Cushing’s Disease: Surgical Therapy

1st order

  • Transnasal (“through the nose“)/transsphenoidal adenoma removal for hypothalamic/pituitary Cushing’s disease, possibly hemihypophysectomy (partial removal of the pituitary gland).
  • Adrenalectomy – removal of the adrenal gland; is indicated for hormonally active tumors.
  • Bilateral (on both sides) adrenalectomy* is indicated when.
    • Bilateral micronodular hyperplasia (small-nodular enlargement of the tissue) is present
    • There is no evidence of tumor in an ectopic ACTH syndrome
    • In case of recurrence (recurrence) after second transsphenoidal adenoma removal (term from neurosurgery. It means removal of the adenoma “through the sphenoid bone (Os sphenoidale).”

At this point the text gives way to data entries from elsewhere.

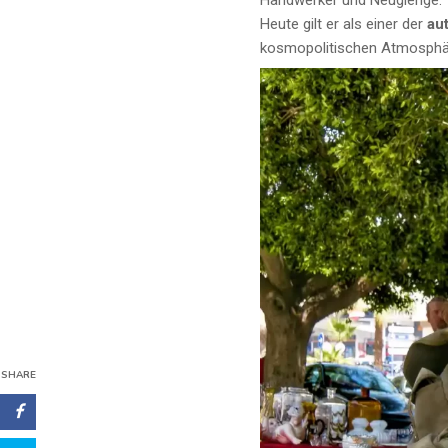
Handwerker und Neugierige.
Heute gilt er als einer der
au
kosmopolitischen Atmosphäre
SHARE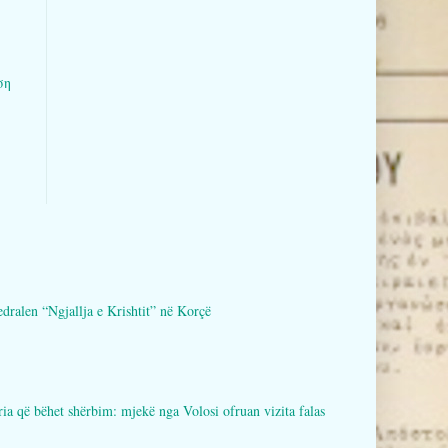
ση
en “Ngjallja e Krishtit” në Korçë
bëhet shërbim: mjekë nga Volosi ofruan vizita falas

* If necessary, also radiotherapy of the pituitary gland (e.g., for recurrence of Cushing’s disease, in primarily inoperable patients).

Possible complications of surgery for pituitary adenoma:

  • Diabetes insipidus – hormone deficiency-related disorder in hydrogen metabolism leading to extremely high urine excretion (polyuria; 5-25 l/day) due to impaired concentrating capacity of the kidneys; incidence: 6-11%.
  • Anterior pituitary insufficiency (HVL insufficiency) – failure of endocrine functions (hormone function) of the anterior pituitary lobe (HVL); frequency: 6-15 %.
  • Epistaxis (nosebleeds) frequency: 1-3 %.
  • Injury to the internal carotid artery Frequency: 0-1.3%.